The two main unsaturated fat sources, monounsaturated and polyunsaturated fats, help to increase HDL levels, the “good” cholesterol in the body. Start by adding more plant-based fats such as nuts or nut butters, seeds, oils and avocados to your diet to boost that good cholesterol. Avocados not only contain monounsaturated fat, but are packed with dietary fiber, potassium and vitamins. Add them to salad, pizza, soup, salsa, eggs and sandwiches. Enjoy avocado spread on toast for breakfast! Plus, as a cheese replacer, avocados provide the yummy creaminess of cheese minus the saturated fat.

Use Spice, Not Salt
Eating too much sodium can increase risk for high blood pressure, which can lead to heart disease and stroke. When you’re cooking, season with lemon or lime juice, fresh herbs or salt-free herb blends and vinegar to boost flavor. Surprisingly, the salt we add during cooking and at the table accounts for only a small percentage of our daily sodium. The main delinquents are packaged and processed foods. Choosing more fresh or frozen options is the heart-smart way.

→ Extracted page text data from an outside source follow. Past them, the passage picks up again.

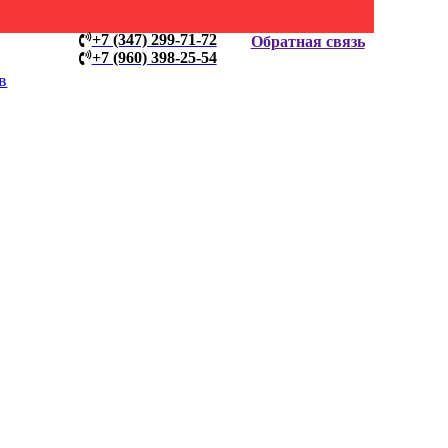
+7 (347) 299-71-72
Обратная связь
+7 (960) 398-25-54
в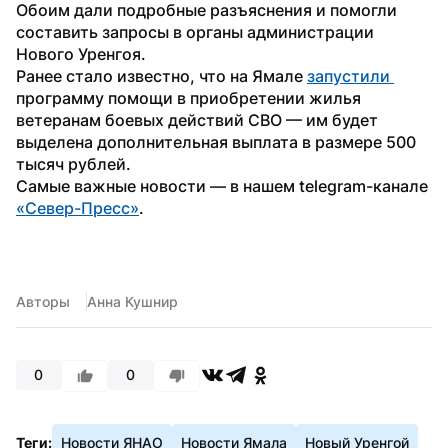
Обоим дали подробные разъяснения и помогли 
составить запросы в органы администрации 
Нового Уренгоя. 
Ранее стало известно, что на Ямале 
запустили 
программу помощи в приобретении жилья 
ветеранам боевых действий СВО — им будет 
выделена дополнительная выплата в размере 500 
тысяч рублей.
Самые важные новости — в нашем telegram-канале 
«Север-Пресс»
.
Авторы
Анна Кушнир
0
0
Теги:
Новости ЯНАО
Новости Ямала
Новый Уренгой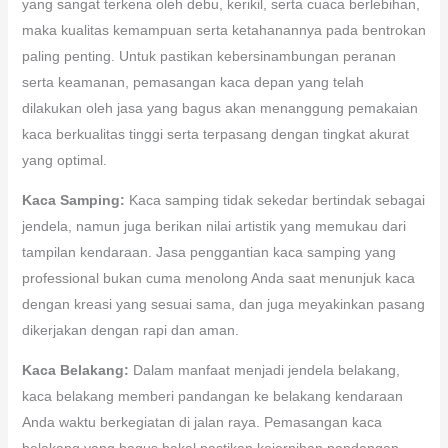
yang sangat terkena oleh debu, kerikil, serta cuaca berlebihan,
maka kualitas kemampuan serta ketahanannya pada bentrokan
paling penting. Untuk pastikan kebersinambungan peranan
serta keamanan, pemasangan kaca depan yang telah
dilakukan oleh jasa yang bagus akan menanggung pemakaian
kaca berkualitas tinggi serta terpasang dengan tingkat akurat
yang optimal.
Kaca Samping:
Kaca samping tidak sekedar bertindak sebagai
jendela, namun juga berikan nilai artistik yang memukau dari
tampilan kendaraan. Jasa penggantian kaca samping yang
professional bukan cuma menolong Anda saat menunjuk kaca
dengan kreasi yang sesuai sama, dan juga meyakinkan pasang
dikerjakan dengan rapi dan aman.
Kaca Belakang:
Dalam manfaat menjadi jendela belakang,
kaca belakang memberi pandangan ke belakang kendaraan
Anda waktu berkegiatan di jalan raya. Pemasangan kaca
belakang yang bagus bakal pastikan kejernihan pandangan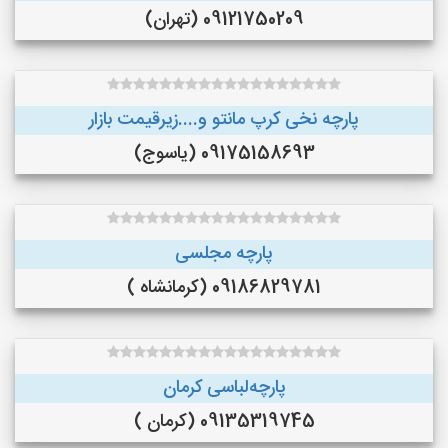
09121750209 (تهران)
پارچه نخی کرپ مانتو و....زیرقیمت بازار
09175158693 (یاسوج)
پارچه مجلسی
09186829781 (کرمانشاه )
پارچه‌لباسی کرمان
09135319745 (کرمان )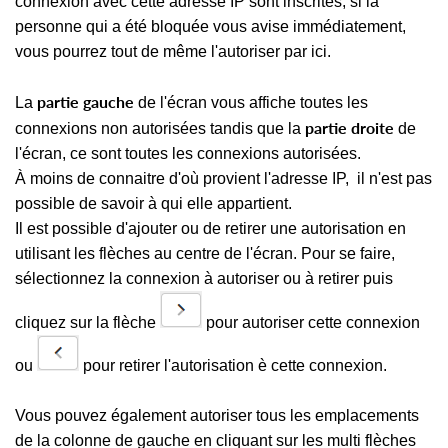
connexion avec cette adresse IP sont inscrites, si la
personne qui a été bloquée vous avise immédiatement,
vous pourrez tout de même l'autoriser par ici.
partie gauche
La
de l'écran vous affiche toutes les
partie droite
connexions non autorisées tandis que la
de
l'écran, ce sont toutes les connexions autorisées.
À moins de connaitre d'où provient l'adresse IP, il n'est pas
possible de savoir à qui elle appartient.
Il est possible d'ajouter ou de retirer une autorisation en
utilisant les flèches au centre de l'écran. Pour se faire,
sélectionnez la connexion à autoriser ou à retirer puis
cliquez sur la flèche
pour autoriser cette connexion
ou
pour retirer l'autorisation è cette connexion.
Vous pouvez également autoriser tous les emplacements
de la colonne de gauche en cliquant sur les multi flèches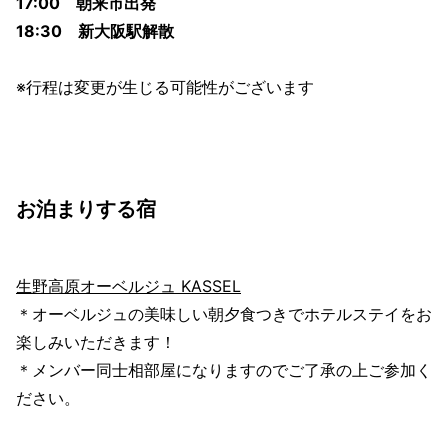
17:00 朝来市出発
18:30 新大阪駅解散
※行程は変更が生じる可能性がございます
お泊まりする宿
生野高原オーベルジュ KASSEL
＊オーベルジュの美味しい朝夕食つきでホテルステイをお
楽しみいただきます！
＊メンバー同士相部屋になりますのでご了承の上ご参加く
ださい。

The Foodie out on the Town
When dining out, it’s important to understand the information on the menu to ensure that the meals you eat away from home are part of a healthy diet and still delicious!

Fried, au gratin, crispy, scalloped, pan-fried, sautéed, buttered, creamed or stuffed are high in fat and calories. Look for steamed, broiled, baked, grilled, poached or roasted foods. Choose entrees that feature seafood, chicken or lean meat and avoid fatty meats.

Ask for condiments to be served on the side. Control your portions. If there are small plate options, opt for those over a plate that may tempt you to overeat. Ask your server how particular foods are prepared or what ingredients they contain.

For more heart-healthy information on reducing your risk for heart disease, consult a registered dietitian nutritionist in your area. ■

Sources: eatright.org, heart.org, consumerreports.org, newjersey.heart.org and www.nhlbi.nih.gov.


Heart Healthy Swaps in the Kitchen
• Try 90 percent lean ground beef or lean ground turkey breast instead of regular ground beef.
• Substitute plain yogurt for sour cream on tacos or in dips.
• Try oils such as olive, safflower and other plant-based oils instead of butter or margarine or reduce how much butter you use.
• Swap mustard, yogurt or avocado for mayonnaise.
• Instead of crackers, chips, candy or baked goods, try fruit with plain yogurt, fresh vegetables and hummus, a slice of whole wheat toast and natural peanut butter or nuts.